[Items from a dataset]
********
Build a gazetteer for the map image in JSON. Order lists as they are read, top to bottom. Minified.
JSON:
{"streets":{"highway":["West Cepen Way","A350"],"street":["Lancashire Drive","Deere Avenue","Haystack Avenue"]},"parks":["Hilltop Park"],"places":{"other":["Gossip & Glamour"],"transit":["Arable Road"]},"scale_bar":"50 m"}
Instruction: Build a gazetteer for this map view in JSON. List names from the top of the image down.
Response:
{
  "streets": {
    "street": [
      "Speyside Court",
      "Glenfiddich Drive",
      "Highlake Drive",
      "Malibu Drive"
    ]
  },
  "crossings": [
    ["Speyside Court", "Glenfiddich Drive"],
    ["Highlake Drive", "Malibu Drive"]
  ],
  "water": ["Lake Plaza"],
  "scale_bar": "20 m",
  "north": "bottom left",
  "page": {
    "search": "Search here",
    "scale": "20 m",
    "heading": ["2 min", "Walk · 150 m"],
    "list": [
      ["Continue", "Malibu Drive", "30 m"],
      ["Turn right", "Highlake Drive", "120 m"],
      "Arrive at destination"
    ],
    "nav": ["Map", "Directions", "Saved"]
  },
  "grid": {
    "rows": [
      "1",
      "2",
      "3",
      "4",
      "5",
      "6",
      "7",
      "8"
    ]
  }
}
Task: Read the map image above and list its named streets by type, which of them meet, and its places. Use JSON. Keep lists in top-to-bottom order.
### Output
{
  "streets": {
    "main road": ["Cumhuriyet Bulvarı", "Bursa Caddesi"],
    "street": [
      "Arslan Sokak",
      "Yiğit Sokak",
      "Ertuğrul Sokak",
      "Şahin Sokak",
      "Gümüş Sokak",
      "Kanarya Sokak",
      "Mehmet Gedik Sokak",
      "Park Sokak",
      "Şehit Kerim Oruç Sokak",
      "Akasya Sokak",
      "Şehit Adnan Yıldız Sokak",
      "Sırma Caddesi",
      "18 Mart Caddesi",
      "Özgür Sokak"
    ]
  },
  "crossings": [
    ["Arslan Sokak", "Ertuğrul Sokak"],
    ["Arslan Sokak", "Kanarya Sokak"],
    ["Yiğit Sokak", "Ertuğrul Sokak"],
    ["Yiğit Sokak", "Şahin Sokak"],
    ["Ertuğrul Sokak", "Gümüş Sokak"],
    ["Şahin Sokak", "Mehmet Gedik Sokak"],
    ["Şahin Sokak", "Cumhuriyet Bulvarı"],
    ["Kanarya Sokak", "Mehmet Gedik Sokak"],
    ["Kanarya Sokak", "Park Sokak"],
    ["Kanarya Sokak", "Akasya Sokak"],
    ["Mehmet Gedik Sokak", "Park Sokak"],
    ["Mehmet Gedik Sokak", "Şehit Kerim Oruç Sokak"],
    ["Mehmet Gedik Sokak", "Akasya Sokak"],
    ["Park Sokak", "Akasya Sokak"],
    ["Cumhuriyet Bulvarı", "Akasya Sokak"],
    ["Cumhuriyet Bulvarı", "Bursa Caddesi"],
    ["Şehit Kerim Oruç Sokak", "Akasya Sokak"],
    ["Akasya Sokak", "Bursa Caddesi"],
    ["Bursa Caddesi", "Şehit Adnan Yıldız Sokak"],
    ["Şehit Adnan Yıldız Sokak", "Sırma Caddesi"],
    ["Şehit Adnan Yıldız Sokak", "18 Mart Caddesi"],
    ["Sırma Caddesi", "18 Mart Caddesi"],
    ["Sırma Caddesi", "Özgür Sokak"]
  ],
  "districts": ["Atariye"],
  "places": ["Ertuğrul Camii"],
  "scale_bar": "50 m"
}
********
:: Work item ::
After reading the records above, give the number of lines that include "Caddesi", and add nothing else.

:: Answer to the exercise ::
10